Edina-based Lund Food Holdings Inc. has purchased Glen Lake's Market in Minnetonka, a grocery store that's been in the thick of a union dispute over allegedly unpaid benefits.

The purchase, announced Monday, should calm that quarrel somewhat since Lunds is a unionized grocery chain. The sale also marks a continuation of Lunds & Byerlys expansion over the past five years, a time in which the company has already added six properties in the Twin Cities.

It also marks the second time that Glen Lake's has changed hands in just the past year. The first sale sparked a battle between Glen Lake's former owner and the Twin Cities' supermarket union, which has been picketing Glen Lake's for weeks.

With the Lunds acquisition, picketing of the store ceased "effective immediately" Monday, according to the website of United Food and Commercial Workers Local 653.

The 25,000-square-foot store at 14400 Excelsior Blvd. will be closed from Oct. 1 through early November while it's rebranded as a Lunds & Byerlys. Starting Monday, Glen Lake's is discounting all of its inventory by 15 percent, an effort to sell as much as possible before the Sept. 30 closing, the supermarket said on its website.

"After extensive thought and discussion, Glen Lake's Market has determined it's in the best long-term interest of our staff and our customers to sell the store," the website said. Alan Commins, the store's general manager, declined to comment further. The purchase price of the sale was not disclosed.

Glen Lake's Market and Victoria Market in Victoria were both known as Fresh Seasons grocery stores before they closed in May 2014 because of money woes. They reopened this spring with their current names and under a new ownership group, which includes the son of Fresh Seasons' founder Tom Wartman. Wartman retained ownership of the two buildings that house the former Fresh Seasons supermarkets.

Fresh Seasons workers were represented by UFCW Local 653, but Glen Lake's and Victoria markets are nonunion. The UFCW claims Wartman's Fresh Seasons markets' stiffed former workers after the stores closed in 2014. The union has sued, asserting former workers are owed $225,000 in unpaid vacation pay and benefits. Wartman has claimed the union's allegations are false.

Glen Lake's Market employs about 50 people, and Lunds & Byerlys said it plans to retain as many of those employees as possible. As at all Lunds & Byerlys stores, workers at the Minnetonka grocery will be represented by the grocery workers union.

"It's a real positive thing," said Matt Utecht, president of UFCW Local 653. However, he added that it "doesn't solve the issue we have with Tom Wartman."

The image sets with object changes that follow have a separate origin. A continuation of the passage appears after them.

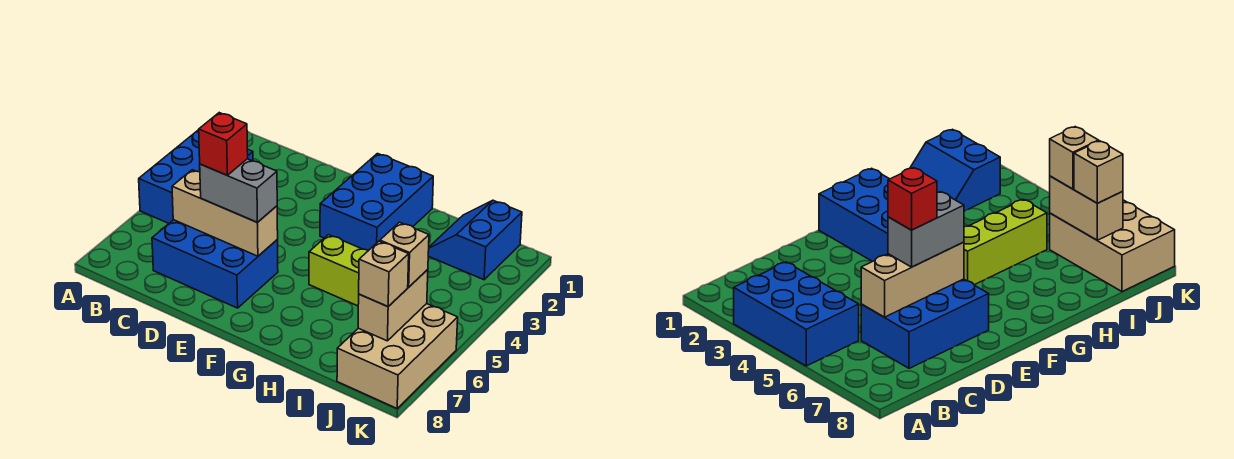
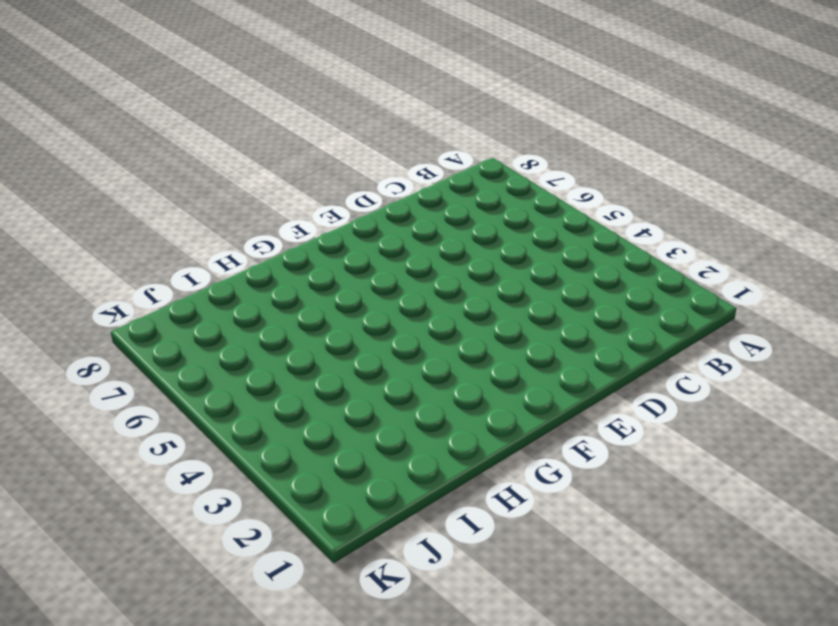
none -> blue 2x3 brick [139,130,253,223]
none -> blue 2x3 brick [152,220,278,308]
none -> blue 2x3 brick [320,154,433,250]

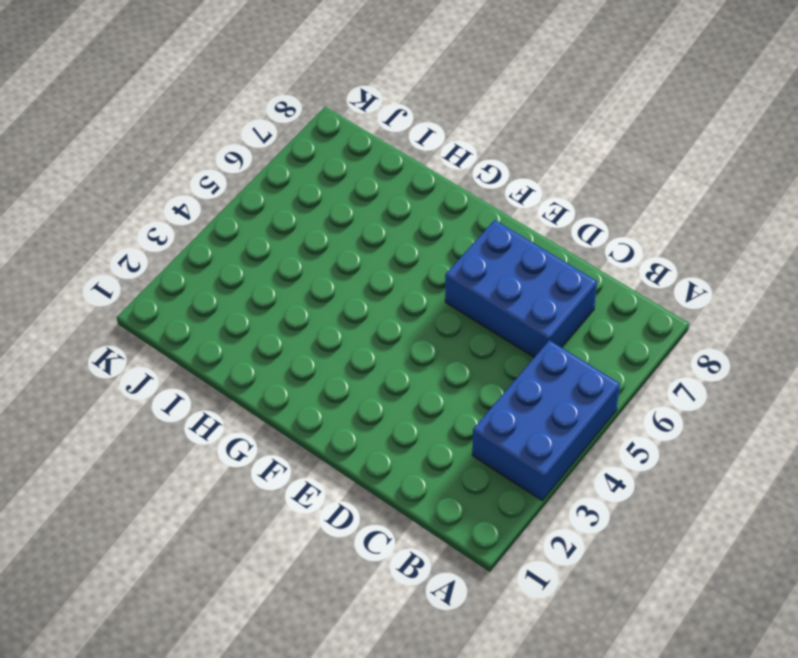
none -> blue 2x3 brick [320,154,433,250]
none -> lime 1x3 brick [309,235,369,306]
none -> blue 2x2 slope [428,200,522,280]

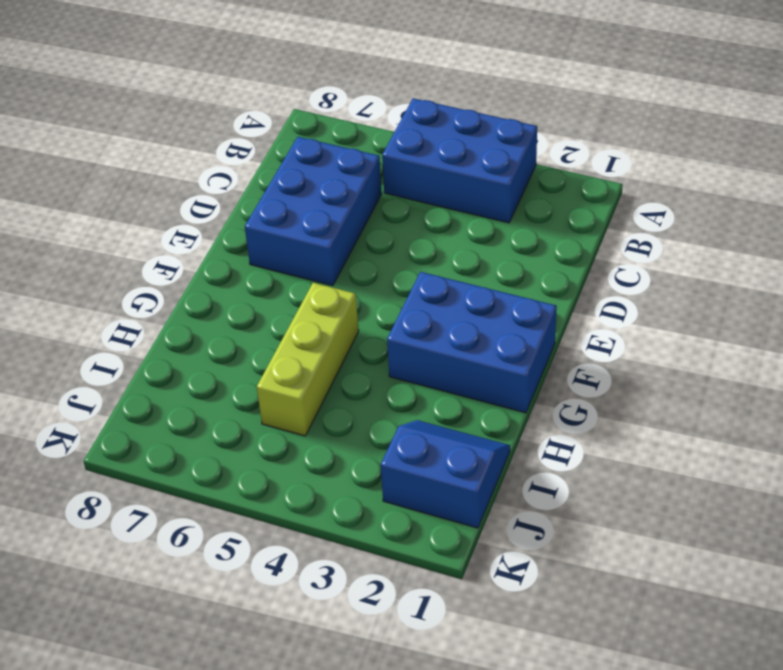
none -> tan 2x3 brick [337,304,458,408]
none -> tan 1x3 brick [172,170,278,256]
none -> tan 1x2 brick [358,270,428,341]

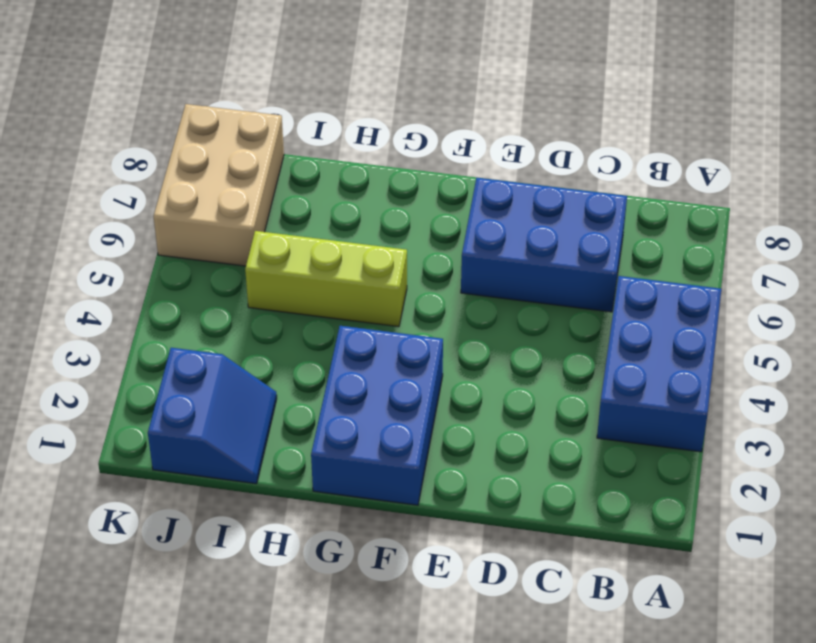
none -> tan 1x3 brick [172,170,278,256]
none -> tan 1x2 brick [358,270,428,341]
none -> grey 1x2 brick [200,159,277,222]

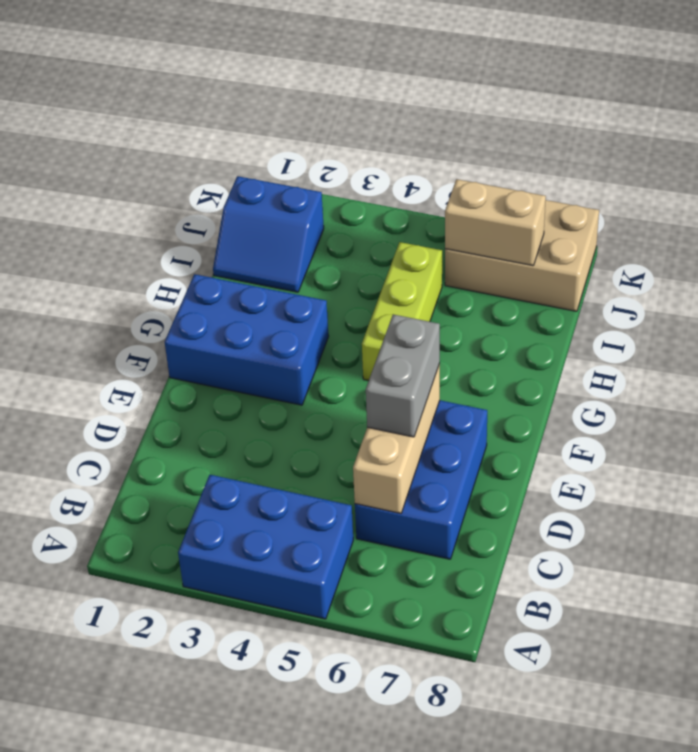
none -> tan 1x1 brick [380,222,429,287]
none -> tan 1x1 brick [359,241,409,307]
none -> red 1x1 brick [199,113,248,175]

Glen Lake's will become Lunds & Byerlys' 27th supermarket, and will fill a gap in the chain's geographic coverage. "We have been interested in this area for quite a while," said Aaron Sorenson, a Lunds & Byerlys spokesman. "It's definitely an area where we are not serving a lot of customers."

Asked if Lund Food Holdings is considering buying the Victoria Market, Sorenson said the company has "no plans to at this time."

Lunds & Byerlys has been adding stores and growing market share in a tough supermarket industry environment.

It opened new grocery stores in downtown Minneapolis and downtown St. Paul, respectively, in 2012 and 2014. Also in the past two years, Lunds & Byerlys bought a Village Market in Prior Lake and two Rainbow Foods stores — one each in Woodbury and Eden Prairie — converting all three to its own brand.